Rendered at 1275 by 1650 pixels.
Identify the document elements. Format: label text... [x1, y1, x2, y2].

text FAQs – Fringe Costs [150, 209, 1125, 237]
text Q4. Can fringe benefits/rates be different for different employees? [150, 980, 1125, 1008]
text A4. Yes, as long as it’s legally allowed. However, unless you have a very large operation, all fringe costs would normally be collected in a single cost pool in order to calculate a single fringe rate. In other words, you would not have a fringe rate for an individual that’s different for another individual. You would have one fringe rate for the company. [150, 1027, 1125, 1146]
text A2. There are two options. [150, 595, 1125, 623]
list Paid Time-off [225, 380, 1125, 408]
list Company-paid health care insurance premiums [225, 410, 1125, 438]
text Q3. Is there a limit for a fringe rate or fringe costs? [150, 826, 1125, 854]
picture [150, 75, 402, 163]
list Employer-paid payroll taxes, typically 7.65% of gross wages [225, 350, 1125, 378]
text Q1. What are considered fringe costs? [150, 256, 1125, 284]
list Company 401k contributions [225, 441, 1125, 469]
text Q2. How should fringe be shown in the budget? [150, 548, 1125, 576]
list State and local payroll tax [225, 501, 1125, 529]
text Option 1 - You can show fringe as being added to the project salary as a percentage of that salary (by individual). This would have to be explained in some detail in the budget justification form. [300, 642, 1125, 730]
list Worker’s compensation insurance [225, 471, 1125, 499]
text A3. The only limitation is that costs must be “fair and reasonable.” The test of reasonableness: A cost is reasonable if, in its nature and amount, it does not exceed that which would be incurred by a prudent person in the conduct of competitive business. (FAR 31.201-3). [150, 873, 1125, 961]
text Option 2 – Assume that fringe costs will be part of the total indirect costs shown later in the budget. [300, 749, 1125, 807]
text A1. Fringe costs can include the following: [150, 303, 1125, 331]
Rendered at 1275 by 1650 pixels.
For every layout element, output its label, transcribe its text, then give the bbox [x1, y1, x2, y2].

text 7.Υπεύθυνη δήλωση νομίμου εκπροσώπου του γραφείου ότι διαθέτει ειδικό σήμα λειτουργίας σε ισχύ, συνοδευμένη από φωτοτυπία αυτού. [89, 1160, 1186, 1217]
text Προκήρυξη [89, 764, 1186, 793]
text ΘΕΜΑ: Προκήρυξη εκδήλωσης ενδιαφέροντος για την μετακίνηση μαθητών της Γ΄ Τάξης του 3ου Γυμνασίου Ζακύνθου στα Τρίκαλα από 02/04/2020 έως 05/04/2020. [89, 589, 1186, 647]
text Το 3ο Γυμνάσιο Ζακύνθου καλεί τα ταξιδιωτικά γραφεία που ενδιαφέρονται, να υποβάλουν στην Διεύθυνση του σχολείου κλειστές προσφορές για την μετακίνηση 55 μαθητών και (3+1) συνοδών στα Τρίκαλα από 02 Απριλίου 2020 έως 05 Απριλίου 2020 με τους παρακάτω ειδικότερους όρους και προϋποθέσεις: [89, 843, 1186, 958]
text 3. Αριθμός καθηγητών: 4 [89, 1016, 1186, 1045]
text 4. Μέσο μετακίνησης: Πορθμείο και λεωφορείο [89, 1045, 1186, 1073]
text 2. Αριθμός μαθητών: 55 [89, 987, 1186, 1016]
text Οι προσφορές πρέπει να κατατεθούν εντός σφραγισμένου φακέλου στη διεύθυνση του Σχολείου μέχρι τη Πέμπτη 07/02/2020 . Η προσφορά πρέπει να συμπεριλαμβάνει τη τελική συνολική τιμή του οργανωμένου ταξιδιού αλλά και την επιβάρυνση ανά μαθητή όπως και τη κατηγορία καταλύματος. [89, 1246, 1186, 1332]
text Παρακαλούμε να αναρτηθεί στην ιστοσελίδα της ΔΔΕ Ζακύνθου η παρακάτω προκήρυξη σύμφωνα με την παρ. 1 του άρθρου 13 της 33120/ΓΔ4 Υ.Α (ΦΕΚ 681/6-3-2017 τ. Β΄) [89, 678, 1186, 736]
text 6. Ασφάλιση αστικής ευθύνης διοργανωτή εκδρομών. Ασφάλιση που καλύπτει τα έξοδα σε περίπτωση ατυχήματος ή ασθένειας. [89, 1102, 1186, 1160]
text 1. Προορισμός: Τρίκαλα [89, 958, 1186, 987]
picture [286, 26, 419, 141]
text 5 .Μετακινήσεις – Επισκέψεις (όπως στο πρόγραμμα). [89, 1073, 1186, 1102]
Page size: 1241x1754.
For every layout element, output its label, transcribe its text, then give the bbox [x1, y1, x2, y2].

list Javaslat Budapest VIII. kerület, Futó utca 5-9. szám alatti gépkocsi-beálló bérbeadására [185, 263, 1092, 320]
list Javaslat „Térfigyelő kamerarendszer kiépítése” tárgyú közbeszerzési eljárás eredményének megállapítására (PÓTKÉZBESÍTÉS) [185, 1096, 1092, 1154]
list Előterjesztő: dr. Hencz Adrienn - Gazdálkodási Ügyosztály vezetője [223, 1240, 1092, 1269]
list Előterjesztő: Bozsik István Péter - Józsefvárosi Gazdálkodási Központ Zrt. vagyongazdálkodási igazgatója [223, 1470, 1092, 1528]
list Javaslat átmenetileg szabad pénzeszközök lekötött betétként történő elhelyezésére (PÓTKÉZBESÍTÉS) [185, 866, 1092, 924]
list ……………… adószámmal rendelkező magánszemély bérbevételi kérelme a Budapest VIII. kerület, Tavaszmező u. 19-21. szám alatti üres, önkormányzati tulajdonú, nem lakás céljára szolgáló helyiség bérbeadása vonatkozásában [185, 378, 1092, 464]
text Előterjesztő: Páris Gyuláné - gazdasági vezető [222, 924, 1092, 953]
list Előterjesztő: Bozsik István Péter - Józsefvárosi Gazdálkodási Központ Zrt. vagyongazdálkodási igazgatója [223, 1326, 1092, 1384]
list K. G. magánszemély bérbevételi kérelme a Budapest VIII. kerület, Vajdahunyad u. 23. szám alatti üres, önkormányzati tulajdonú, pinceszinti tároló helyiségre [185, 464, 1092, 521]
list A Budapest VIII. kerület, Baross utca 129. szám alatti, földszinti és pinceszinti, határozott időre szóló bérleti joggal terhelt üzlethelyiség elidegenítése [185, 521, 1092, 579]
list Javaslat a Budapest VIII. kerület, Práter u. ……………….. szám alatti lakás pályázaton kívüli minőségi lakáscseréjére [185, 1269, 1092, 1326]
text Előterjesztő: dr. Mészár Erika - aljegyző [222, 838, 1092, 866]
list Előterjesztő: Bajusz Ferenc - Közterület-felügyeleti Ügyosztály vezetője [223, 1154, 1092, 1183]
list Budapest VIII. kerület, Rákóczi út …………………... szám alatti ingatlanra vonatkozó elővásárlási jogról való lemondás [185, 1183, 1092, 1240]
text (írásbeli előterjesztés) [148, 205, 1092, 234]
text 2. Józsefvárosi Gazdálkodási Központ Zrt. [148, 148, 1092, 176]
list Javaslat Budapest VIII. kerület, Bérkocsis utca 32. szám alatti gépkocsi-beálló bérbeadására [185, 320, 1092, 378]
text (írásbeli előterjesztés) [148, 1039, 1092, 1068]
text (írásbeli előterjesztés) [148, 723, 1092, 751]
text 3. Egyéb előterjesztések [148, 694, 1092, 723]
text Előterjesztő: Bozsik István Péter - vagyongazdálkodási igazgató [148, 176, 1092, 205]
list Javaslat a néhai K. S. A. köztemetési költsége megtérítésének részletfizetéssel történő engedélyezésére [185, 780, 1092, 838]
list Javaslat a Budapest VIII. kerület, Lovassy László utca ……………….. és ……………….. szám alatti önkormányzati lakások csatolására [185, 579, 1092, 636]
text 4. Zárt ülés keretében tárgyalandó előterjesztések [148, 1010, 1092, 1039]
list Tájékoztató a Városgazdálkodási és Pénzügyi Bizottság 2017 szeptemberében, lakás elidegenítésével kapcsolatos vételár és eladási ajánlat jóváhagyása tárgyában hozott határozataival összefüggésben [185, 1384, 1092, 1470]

=======

> [EXERCISE DETAILS] Check each line of the listing above for the string "Ügyosztály", then please give the number of lines where it appears and nothing else.

> [SOLUTION TO THIS TASK] 2